- Exercises
1 – According to the Form 8-K/A cover page, in which state is Acadia Healthcare Company, Inc. incorporated?
2 – From the Form 8-K/A cover page, pull out word for word the part that opens with the words containing "Acadia Healthcare Company, Inc." and closes with "Jurisdiction of Incorporation)".

UNITED STATES
SECURITIES AND EXCHANGE COMMISSION
WASHINGTON, DC  20549
______________________________

FORM 8-K/A
(Amendment No. 1)

CURRENT REPORT PURSUANT
TO SECTION 13 OR 15(d) OF THE
SECURITIES EXCHANGE ACT OF 1934

Date of report (Date of earliest event reported): November 1, 2022 (October 31, 2022)
______________________________

Acadia Healthcare Company, Inc.
(Exact Name of Registrant as Specified in Its Charter)

Delaware
 
001-35331
 
45-2492228
(State or Other Jurisdiction of Incorporation)
 
(Commission File Number)
 
(IRS Employer Identification No.)

6100 Tower Circle, Suite 1000
Franklin, Tennessee
(Address of Principal Executive Offices)
 
37067
(Zip Code)

(615) 861-6000
(Registrant’s Telephone Number, including Area Code)

Not Applicable
(Former Name or Former Address, if Changed Since Last Report)

Check the appropriate box below if the Form 8-K filing is intended to simultaneously satisfy the filing obligation of the registrant under any of the following provisions (See General Instruction A.2. below):

☐  Written communications pursuant to Rule 425 under the Securities Act (17 CFR 230.425)

☐  Soliciting material pursuant to Rule 14a-12 under the Exchange Act (17 CFR 240.14a-12)

- Source data
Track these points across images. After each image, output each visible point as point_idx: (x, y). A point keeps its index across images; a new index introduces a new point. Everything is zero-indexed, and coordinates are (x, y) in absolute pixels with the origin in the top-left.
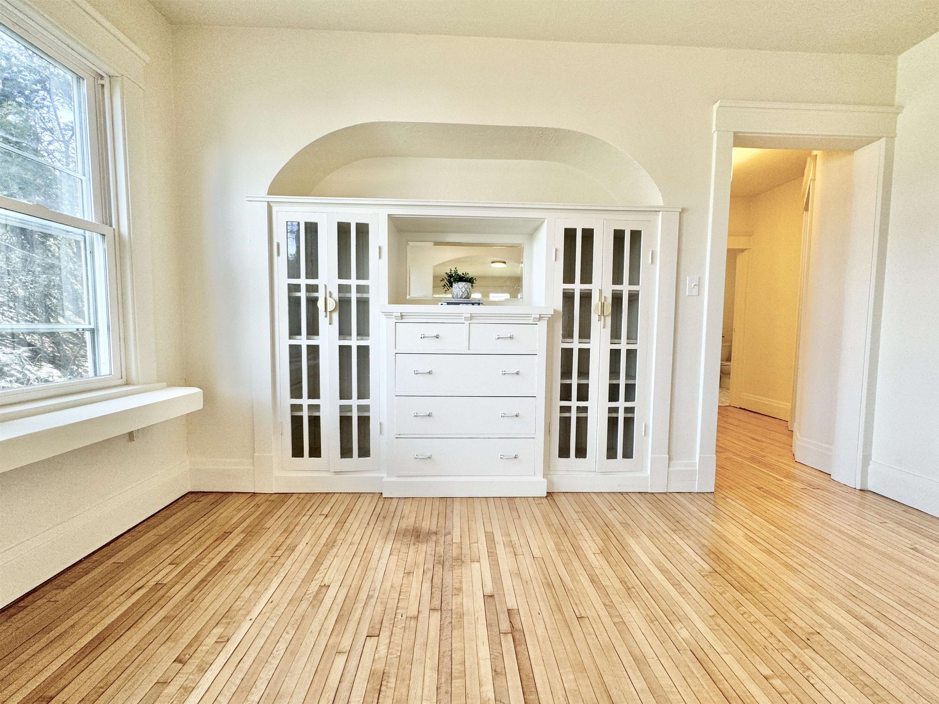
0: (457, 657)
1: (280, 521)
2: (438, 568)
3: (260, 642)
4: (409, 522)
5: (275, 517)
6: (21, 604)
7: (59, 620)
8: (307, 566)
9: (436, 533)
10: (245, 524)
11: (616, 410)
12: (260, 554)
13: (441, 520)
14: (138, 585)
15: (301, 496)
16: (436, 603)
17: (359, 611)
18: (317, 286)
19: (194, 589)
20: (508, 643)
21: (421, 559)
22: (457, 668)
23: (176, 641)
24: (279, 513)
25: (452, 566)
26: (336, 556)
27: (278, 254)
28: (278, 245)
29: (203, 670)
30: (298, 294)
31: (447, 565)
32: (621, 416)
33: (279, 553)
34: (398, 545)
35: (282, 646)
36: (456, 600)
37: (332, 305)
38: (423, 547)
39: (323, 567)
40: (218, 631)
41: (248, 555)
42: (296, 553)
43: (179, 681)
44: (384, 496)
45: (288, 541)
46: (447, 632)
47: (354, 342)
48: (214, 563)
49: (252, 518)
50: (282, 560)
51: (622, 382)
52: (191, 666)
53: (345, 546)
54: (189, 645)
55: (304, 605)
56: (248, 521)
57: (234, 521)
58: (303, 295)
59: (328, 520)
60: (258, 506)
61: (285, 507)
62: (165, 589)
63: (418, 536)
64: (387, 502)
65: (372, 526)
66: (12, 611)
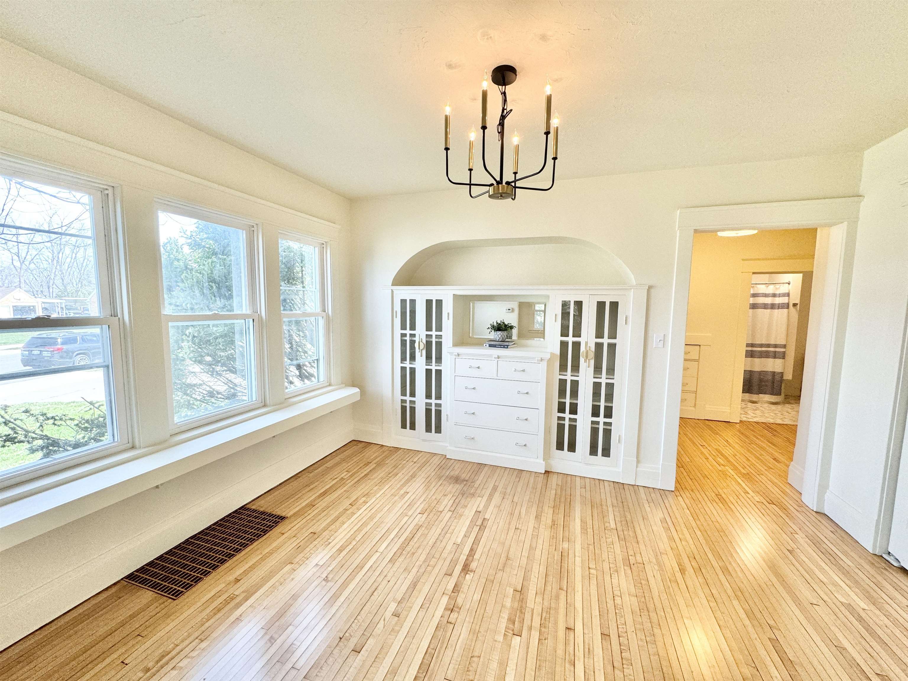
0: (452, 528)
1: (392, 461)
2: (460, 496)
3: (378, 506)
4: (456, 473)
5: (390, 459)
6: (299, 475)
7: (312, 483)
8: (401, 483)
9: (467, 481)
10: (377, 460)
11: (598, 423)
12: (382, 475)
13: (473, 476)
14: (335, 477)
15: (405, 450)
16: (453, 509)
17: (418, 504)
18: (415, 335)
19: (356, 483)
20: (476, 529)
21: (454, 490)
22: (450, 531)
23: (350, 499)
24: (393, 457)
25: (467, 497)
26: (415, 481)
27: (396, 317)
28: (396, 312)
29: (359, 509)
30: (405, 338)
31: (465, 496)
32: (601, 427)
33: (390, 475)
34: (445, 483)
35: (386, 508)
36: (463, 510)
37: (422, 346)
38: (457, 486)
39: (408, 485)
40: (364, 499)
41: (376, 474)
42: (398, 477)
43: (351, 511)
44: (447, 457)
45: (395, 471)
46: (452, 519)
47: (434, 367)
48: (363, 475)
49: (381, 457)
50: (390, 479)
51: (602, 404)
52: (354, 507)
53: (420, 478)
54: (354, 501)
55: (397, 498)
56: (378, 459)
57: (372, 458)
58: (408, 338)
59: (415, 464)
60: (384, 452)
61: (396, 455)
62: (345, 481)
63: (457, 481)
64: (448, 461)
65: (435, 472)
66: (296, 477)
--
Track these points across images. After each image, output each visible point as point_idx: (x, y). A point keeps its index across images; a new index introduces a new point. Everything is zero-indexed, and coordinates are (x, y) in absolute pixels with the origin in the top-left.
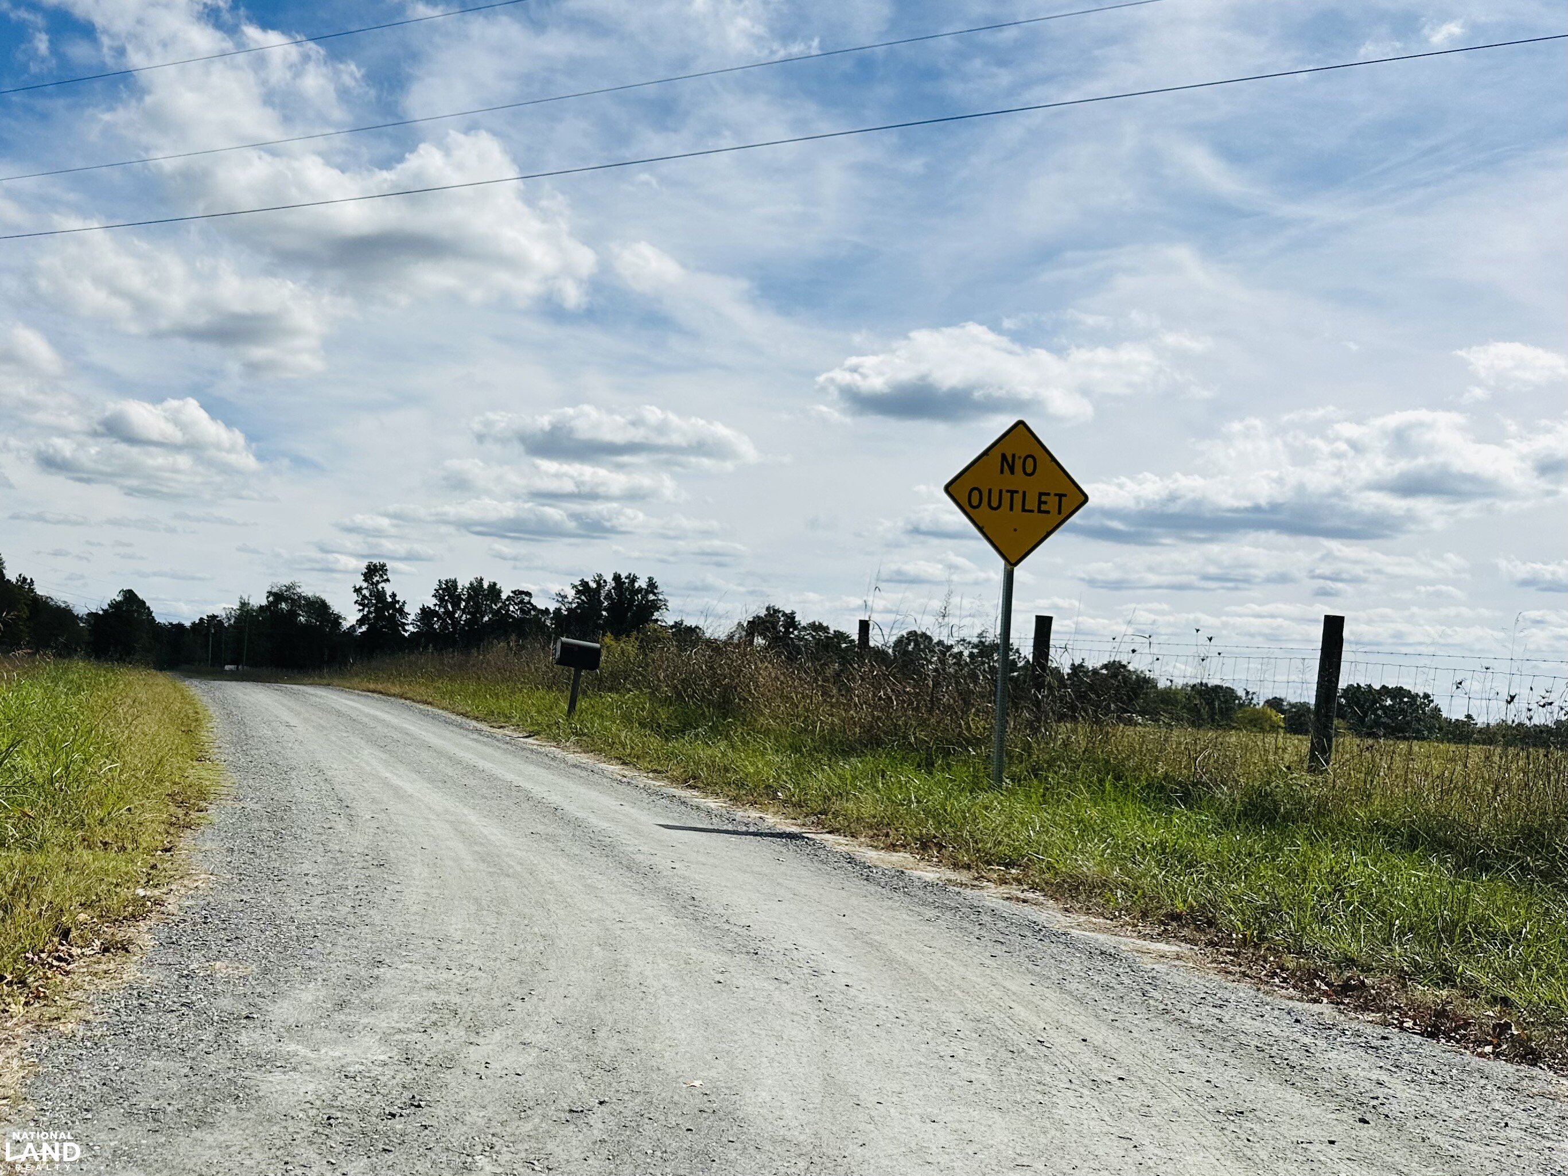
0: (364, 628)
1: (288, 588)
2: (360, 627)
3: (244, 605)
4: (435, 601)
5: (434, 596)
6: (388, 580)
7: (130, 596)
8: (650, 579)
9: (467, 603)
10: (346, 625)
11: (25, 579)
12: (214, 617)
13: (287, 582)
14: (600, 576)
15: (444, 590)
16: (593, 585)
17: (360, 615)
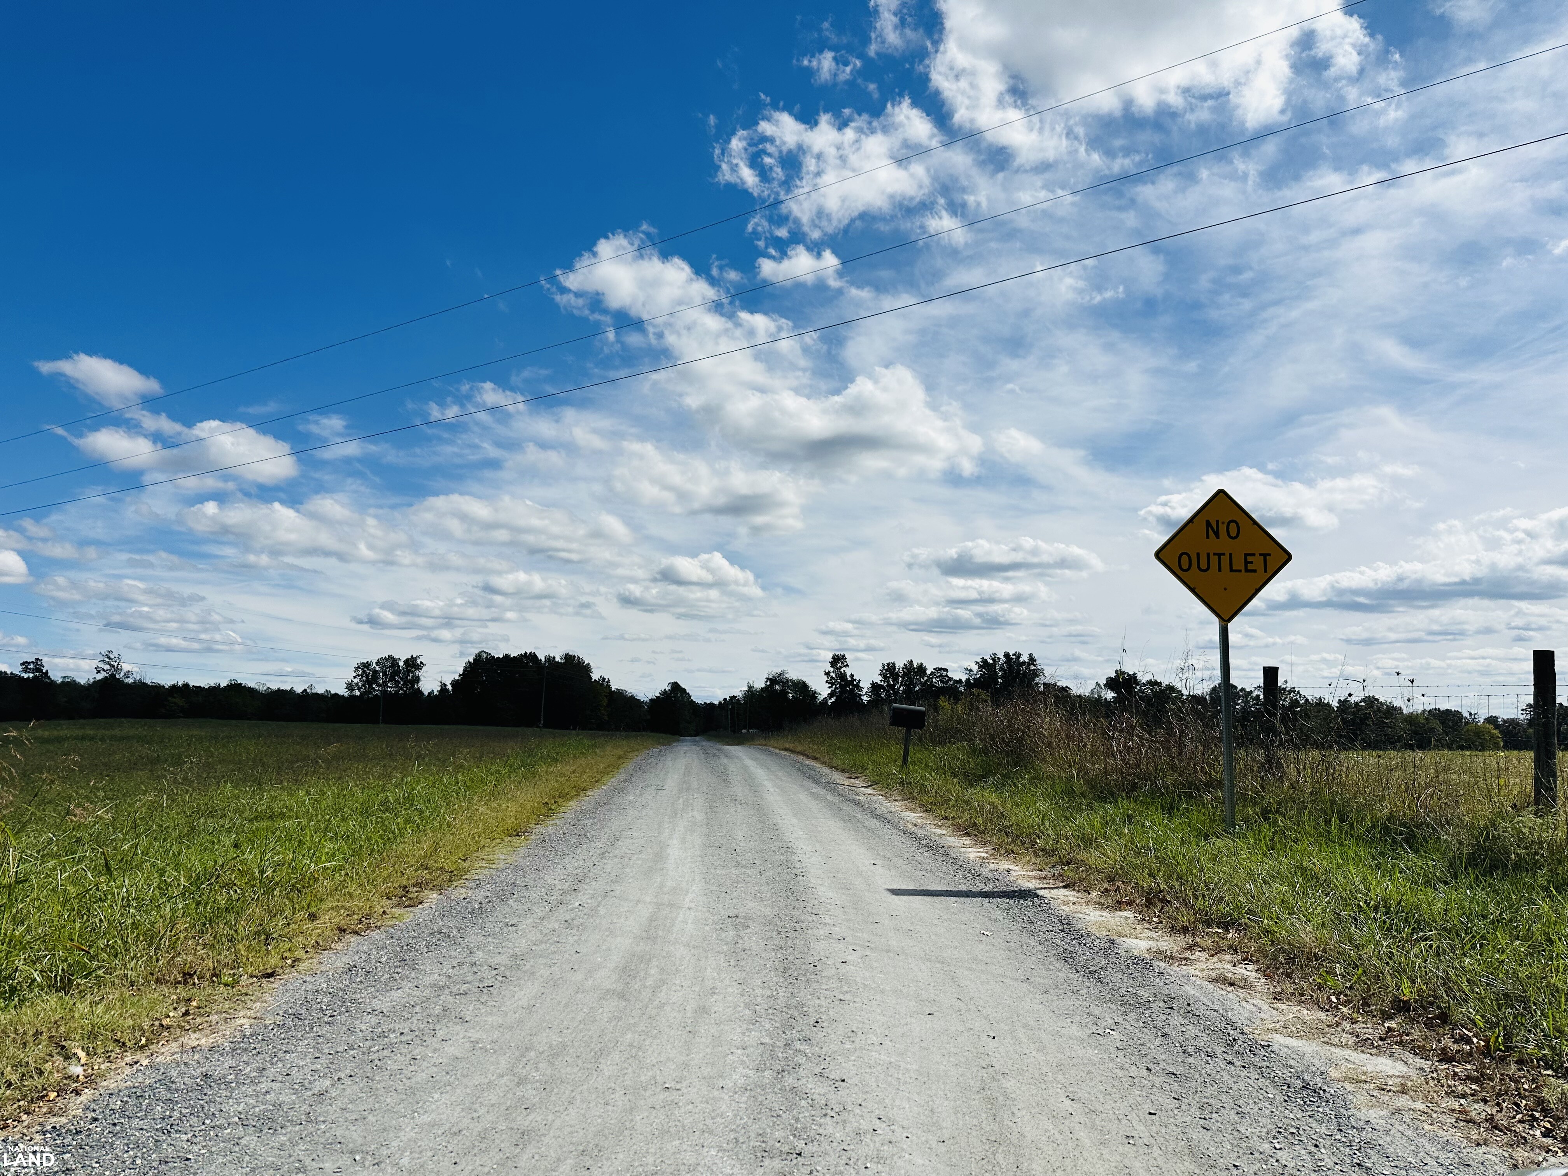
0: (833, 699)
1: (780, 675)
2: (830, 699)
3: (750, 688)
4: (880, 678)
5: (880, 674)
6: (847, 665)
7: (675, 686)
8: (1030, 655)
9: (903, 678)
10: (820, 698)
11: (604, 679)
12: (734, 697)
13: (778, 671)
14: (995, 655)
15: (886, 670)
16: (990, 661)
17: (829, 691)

- Problem solutions
1 – Delaware

2 –
Acadia Healthcare Company, Inc.
(Exact Name of Registrant as Specified in Its Charter)

Delaware
 
001-35331
 
45-2492228
(State or Other Jurisdiction of Incorporation)